Una notte ho sognato che parlavi
- Autore: Gianluca Nicoletti
- Casa editrice: Mondadori
- Anno di pubblicazione: 2013
Così ho imparato a fare il padre di mio figlio autistico
Una notte ho sognato che parlavi (Mondadori, 2013) è un libro in cui si intrecciano esperienze di vita vissuta, riflessioni sulle tematiche sociali e dimostrazioni di quanto la nostra società sia ancora tragicamente impreparata di fronte a quella dimensione di disabilità che, pur non appartenendo a tutti, è comunque parte integrante del mondo in cui viviamo.
Gianluca Nicoletti, voce storica della radio e attualmente conduttore di una trasmissione radiofonica su Radio24, scrive questo libro parlando di Autismo, un autismo visto con gli occhi di un padre, lui stesso, che convive da 14 anni con un figlio che incarna questa malattia e del quale si prende quotidianamente cura fin da quando è nato.
E’ la turbolenta e mai melodrammatica narrazione di un’intensa vita familiare in cui si intrecciano due esistenze, quella di un padre pieno di impegni, con una moglie e un altro figlio e quella di un ragazzo autistico che non può vivere da solo e che ha bisogno continuamente di essere controllato e curato.
Nicoletti non scrive per commuovere, il suo stile è lo stesso che riconosciamo nella sua voce alla radio, ironico, divertente e, solo quando è necessario, profondamente realistico e consapevole. Per questo attraverseremo la loro storia, tra il riso e le lacrime, ma probabilmente saranno più i momenti divertenti che renderanno Tommy, bimbo-uomo, come un gigante taciturno ai nostri occhi distratti, che all’improvviso si troveranno di fronte una dimensione familiare che smette di essere privata e personale e diventa drammaticamente una realtà da capire e affrontare.
L’autismo manifesta l’incapacità di comunicare e c’è da chiedersi se sia in qualche modo un fattore negativo, perché lo stesso Nicoletti sottolinea che a volte Tommy sembra quasi dotato di una saggezza superiore che lo rende immune dall’ansia di socializzazione che si è impossessata delle menti umane moderne e soprattutto da quella spasmodica volontà che tutti noi abbiamo di manifestare affetto e riceverlo. Un autistico dimostra raramente affetto o coinvolgimento, Tommy accarezza poche volte il padre, ma lui sa che quando questo accade non risponde a nessun dovere o obbligo, non è nessuna risposta ad un precedente gesto fatto dal genitore, ma è soltanto l’espressione più pura di un desiderio che non ha nulla di meccanico e che soprattutto non ha alcun filtro né sociale né personale. Quindi è un gesto vero, tanto vero da rendere Tommy disinteressato a ricevere o dare comprensione, perché l’autismo non si preoccupa di cosa sia giusto o sbagliato, di cosa sia finito o infinito.

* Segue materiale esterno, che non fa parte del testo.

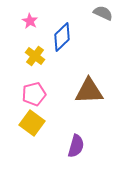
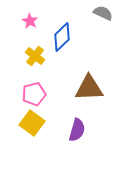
brown triangle: moved 3 px up
purple semicircle: moved 1 px right, 16 px up
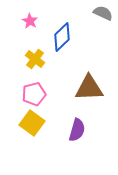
yellow cross: moved 3 px down
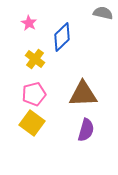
gray semicircle: rotated 12 degrees counterclockwise
pink star: moved 1 px left, 2 px down
brown triangle: moved 6 px left, 6 px down
purple semicircle: moved 9 px right
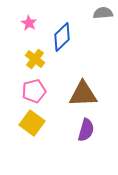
gray semicircle: rotated 18 degrees counterclockwise
pink pentagon: moved 3 px up
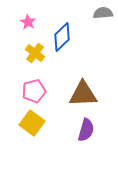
pink star: moved 1 px left, 1 px up
yellow cross: moved 6 px up
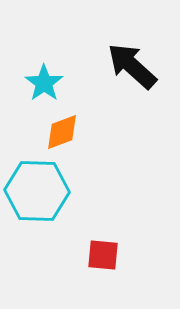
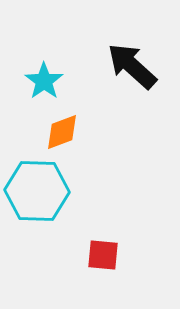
cyan star: moved 2 px up
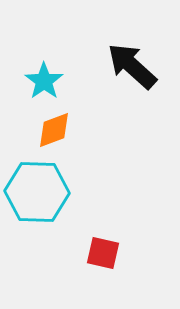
orange diamond: moved 8 px left, 2 px up
cyan hexagon: moved 1 px down
red square: moved 2 px up; rotated 8 degrees clockwise
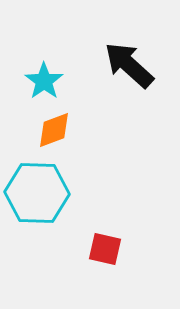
black arrow: moved 3 px left, 1 px up
cyan hexagon: moved 1 px down
red square: moved 2 px right, 4 px up
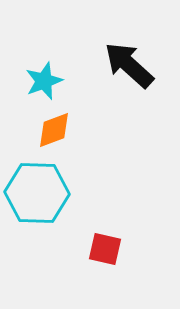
cyan star: rotated 15 degrees clockwise
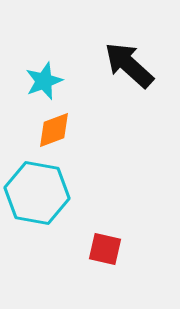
cyan hexagon: rotated 8 degrees clockwise
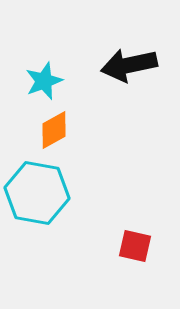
black arrow: rotated 54 degrees counterclockwise
orange diamond: rotated 9 degrees counterclockwise
red square: moved 30 px right, 3 px up
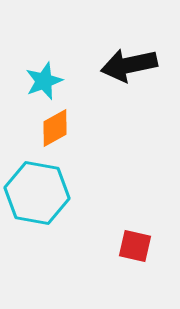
orange diamond: moved 1 px right, 2 px up
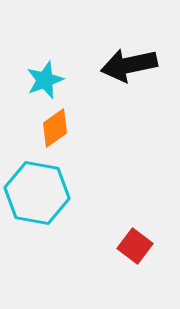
cyan star: moved 1 px right, 1 px up
orange diamond: rotated 6 degrees counterclockwise
red square: rotated 24 degrees clockwise
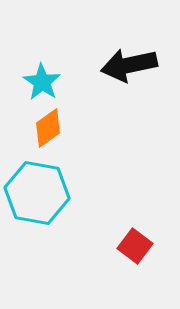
cyan star: moved 3 px left, 2 px down; rotated 18 degrees counterclockwise
orange diamond: moved 7 px left
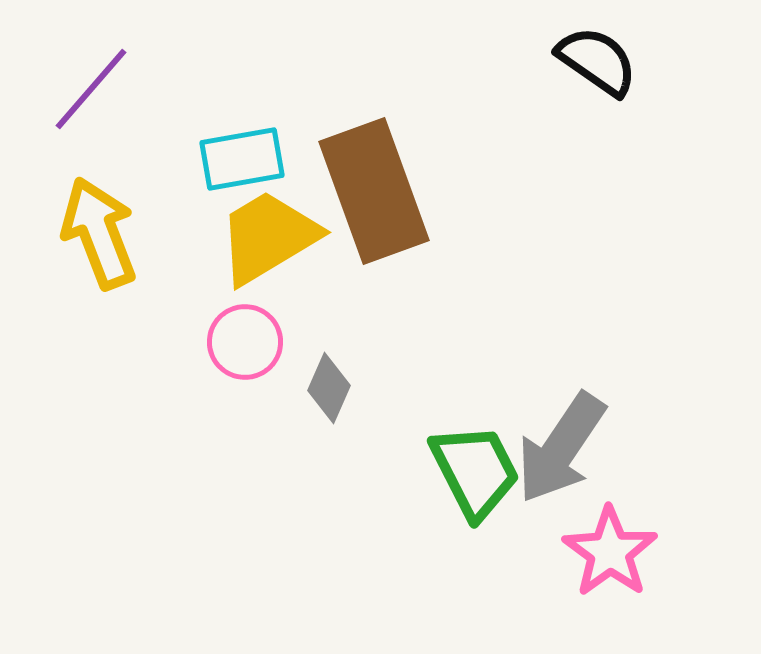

E’ una malattia che ti pone al di fuori del tempo, negandoti la possibilità di percepire il senso di morte, facendoti apparire come un essere senza legami e senza appartenenza, rendendoti forse indietro, seppur ad un prezzo fin troppo alto, quella libertà dell’anima che sostituisce quella del corpo e della vita stessa. Nonostante Tommy possa apparire più libero di ciascuno di noi perché è nel silenzio che lui trova la sua dimensione esistenziale, testimonianza di una capacità di tirarsi fuori, anche se involontariamente, dalle frustrazioni, gli sfoghi, le mancanze che sentiamo noi tutti i giorni quando desideriamo essere amati ed amare, è inevitabilmente un ragazzo che ha bisogno di cure, che reagisce incontrollatamente ai suoi disagi e che spesso usa la forza fisica per manifestare i suoi dissensi.
Nonostante il clima a volte felice, altre profondamente tragico per la gravità della malattia, l’intento dell’autore non è impietosire né intenerire, bensì risvegliare nell’animo di tutti e primo nelle istituzioni una sana e produttiva attenzione verso questi ragazzi che non andrebbero curati nel senso tecnico del termine, ma bensì aiutati a costruirsi una loro dimensione, magari in spazi a loro dedicati, dove possano interagire l’uno con l’altro, questo soprattutto quando i loro genitori non ci saranno più. Perché come tutti i genitori anche Nicoletti si preoccupa del futuro del figlio e sa fin troppo bene che senza di lui il ragazzo non potrà sopravvivere, avendo costante bisogno di cure e di assistenza in tutti i sensi. Perché non dimentichiamolo, Tommy è pur sempre
“un perenne estraneo, imprigionato tra gente a lui sconosciuta, inconoscibile, e dalla quale ha pochissime speranze di essere realmente capito.”